Exercise objective:
Your answer must be the records below repeated word for word, with no pictures in it.

Transcribed page contents
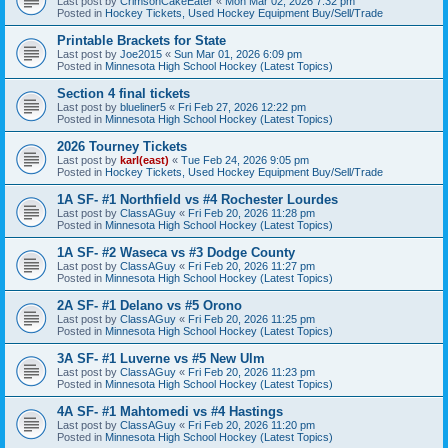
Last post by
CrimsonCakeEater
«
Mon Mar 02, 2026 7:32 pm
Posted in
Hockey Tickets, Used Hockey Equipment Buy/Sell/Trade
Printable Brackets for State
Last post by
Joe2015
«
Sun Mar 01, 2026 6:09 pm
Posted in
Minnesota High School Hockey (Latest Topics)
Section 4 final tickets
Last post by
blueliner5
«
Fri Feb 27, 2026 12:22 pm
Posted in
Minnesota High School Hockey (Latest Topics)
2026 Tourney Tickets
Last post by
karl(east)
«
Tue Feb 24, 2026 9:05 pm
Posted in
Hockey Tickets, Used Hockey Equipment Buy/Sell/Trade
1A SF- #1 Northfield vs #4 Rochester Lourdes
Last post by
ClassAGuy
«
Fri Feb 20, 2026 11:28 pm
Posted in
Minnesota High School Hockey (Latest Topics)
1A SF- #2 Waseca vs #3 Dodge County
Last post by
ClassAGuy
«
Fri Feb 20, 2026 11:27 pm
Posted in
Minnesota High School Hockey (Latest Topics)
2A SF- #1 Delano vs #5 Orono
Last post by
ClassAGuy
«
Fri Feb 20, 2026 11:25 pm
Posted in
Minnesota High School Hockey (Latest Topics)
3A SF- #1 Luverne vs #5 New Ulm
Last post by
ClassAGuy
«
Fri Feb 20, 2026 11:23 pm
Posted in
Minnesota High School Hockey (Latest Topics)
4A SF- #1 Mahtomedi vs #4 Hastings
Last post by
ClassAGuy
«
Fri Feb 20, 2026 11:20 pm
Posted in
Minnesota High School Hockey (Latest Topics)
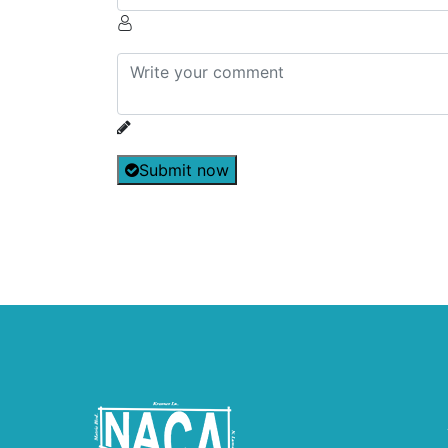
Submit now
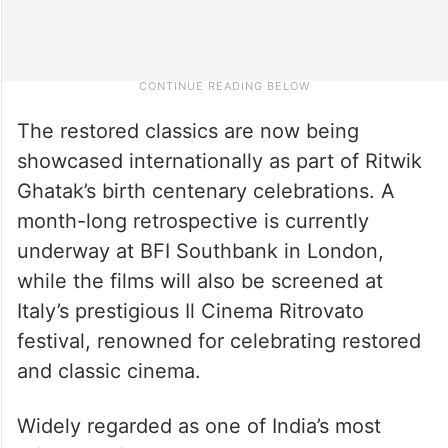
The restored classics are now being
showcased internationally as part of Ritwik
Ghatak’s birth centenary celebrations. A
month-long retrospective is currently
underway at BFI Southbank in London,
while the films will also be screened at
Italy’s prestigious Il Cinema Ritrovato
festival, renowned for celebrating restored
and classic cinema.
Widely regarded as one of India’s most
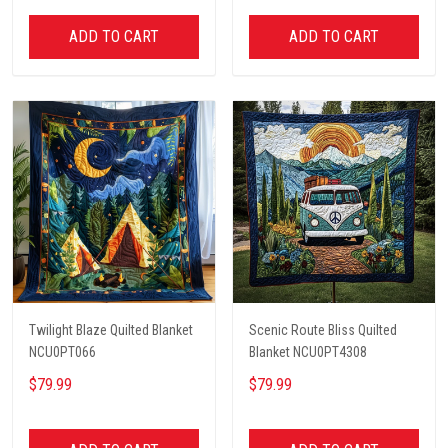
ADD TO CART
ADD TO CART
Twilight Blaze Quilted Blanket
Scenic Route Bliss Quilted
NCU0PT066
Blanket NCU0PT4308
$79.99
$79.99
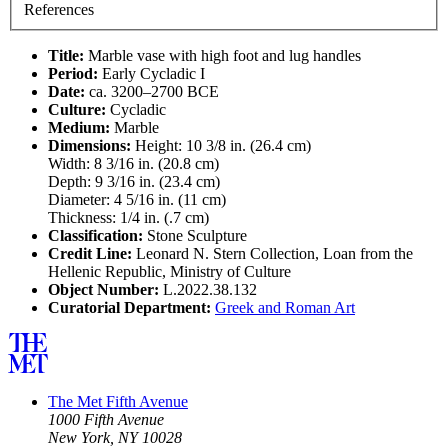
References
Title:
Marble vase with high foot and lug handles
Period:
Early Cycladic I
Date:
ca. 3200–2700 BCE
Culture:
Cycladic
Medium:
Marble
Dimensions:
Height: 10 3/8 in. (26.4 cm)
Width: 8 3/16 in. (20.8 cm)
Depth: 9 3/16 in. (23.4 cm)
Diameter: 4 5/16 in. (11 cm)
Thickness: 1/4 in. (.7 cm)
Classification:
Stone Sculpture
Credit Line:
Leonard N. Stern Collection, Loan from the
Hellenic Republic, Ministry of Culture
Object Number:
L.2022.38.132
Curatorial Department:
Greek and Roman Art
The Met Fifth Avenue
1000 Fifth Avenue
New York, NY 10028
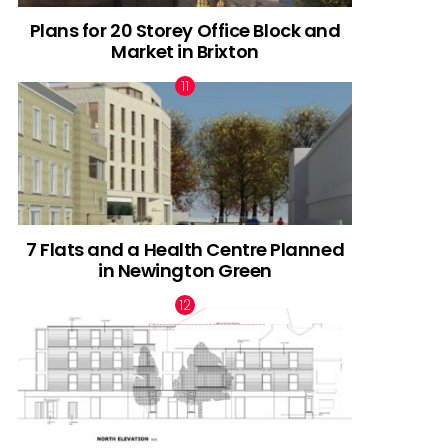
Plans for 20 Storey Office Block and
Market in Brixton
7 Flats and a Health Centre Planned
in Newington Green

Exercise result:
Last post by
CrimsonCakeEater
«
Mon Mar 02, 2026 7:32 pm
Posted in
Hockey Tickets, Used Hockey Equipment Buy/Sell/Trade
Printable Brackets for State
Last post by
Joe2015
«
Sun Mar 01, 2026 6:09 pm
Posted in
Minnesota High School Hockey (Latest Topics)
Section 4 final tickets
Last post by
blueliner5
«
Fri Feb 27, 2026 12:22 pm
Posted in
Minnesota High School Hockey (Latest Topics)
2026 Tourney Tickets
Last post by
karl(east)
«
Tue Feb 24, 2026 9:05 pm
Posted in
Hockey Tickets, Used Hockey Equipment Buy/Sell/Trade
1A SF- #1 Northfield vs #4 Rochester Lourdes
Last post by
ClassAGuy
«
Fri Feb 20, 2026 11:28 pm
Posted in
Minnesota High School Hockey (Latest Topics)
1A SF- #2 Waseca vs #3 Dodge County
Last post by
ClassAGuy
«
Fri Feb 20, 2026 11:27 pm
Posted in
Minnesota High School Hockey (Latest Topics)
2A SF- #1 Delano vs #5 Orono
Last post by
ClassAGuy
«
Fri Feb 20, 2026 11:25 pm
Posted in
Minnesota High School Hockey (Latest Topics)
3A SF- #1 Luverne vs #5 New Ulm
Last post by
ClassAGuy
«
Fri Feb 20, 2026 11:23 pm
Posted in
Minnesota High School Hockey (Latest Topics)
4A SF- #1 Mahtomedi vs #4 Hastings
Last post by
ClassAGuy
«
Fri Feb 20, 2026 11:20 pm
Posted in
Minnesota High School Hockey (Latest Topics)
Submit now
The restored classics are now being
showcased internationally as part of Ritwik
Ghatak’s birth centenary celebrations. A
month-long retrospective is currently
underway at BFI Southbank in London,
while the films will also be screened at
Italy’s prestigious Il Cinema Ritrovato
festival, renowned for celebrating restored
and classic cinema.
Widely regarded as one of India’s most
ADD TO CART
ADD TO CART
Twilight Blaze Quilted Blanket
Scenic Route Bliss Quilted
NCU0PT066
Blanket NCU0PT4308
$79.99
$79.99
References
Title:
Marble vase with high foot and lug handles
Period:
Early Cycladic I
Date:
ca. 3200–2700 BCE
Culture:
Cycladic
Medium:
Marble
Dimensions:
Height: 10 3/8 in. (26.4 cm)
Width: 8 3/16 in. (20.8 cm)
Depth: 9 3/16 in. (23.4 cm)
Diameter: 4 5/16 in. (11 cm)
Thickness: 1/4 in. (.7 cm)
Classification:
Stone Sculpture
Credit Line:
Leonard N. Stern Collection, Loan from the
Hellenic Republic, Ministry of Culture
Object Number:
L.2022.38.132
Curatorial Department:
Greek and Roman Art
The Met Fifth Avenue
1000 Fifth Avenue
New York, NY 10028
Plans for 20 Storey Office Block and
Market in Brixton
7 Flats and a Health Centre Planned
in Newington Green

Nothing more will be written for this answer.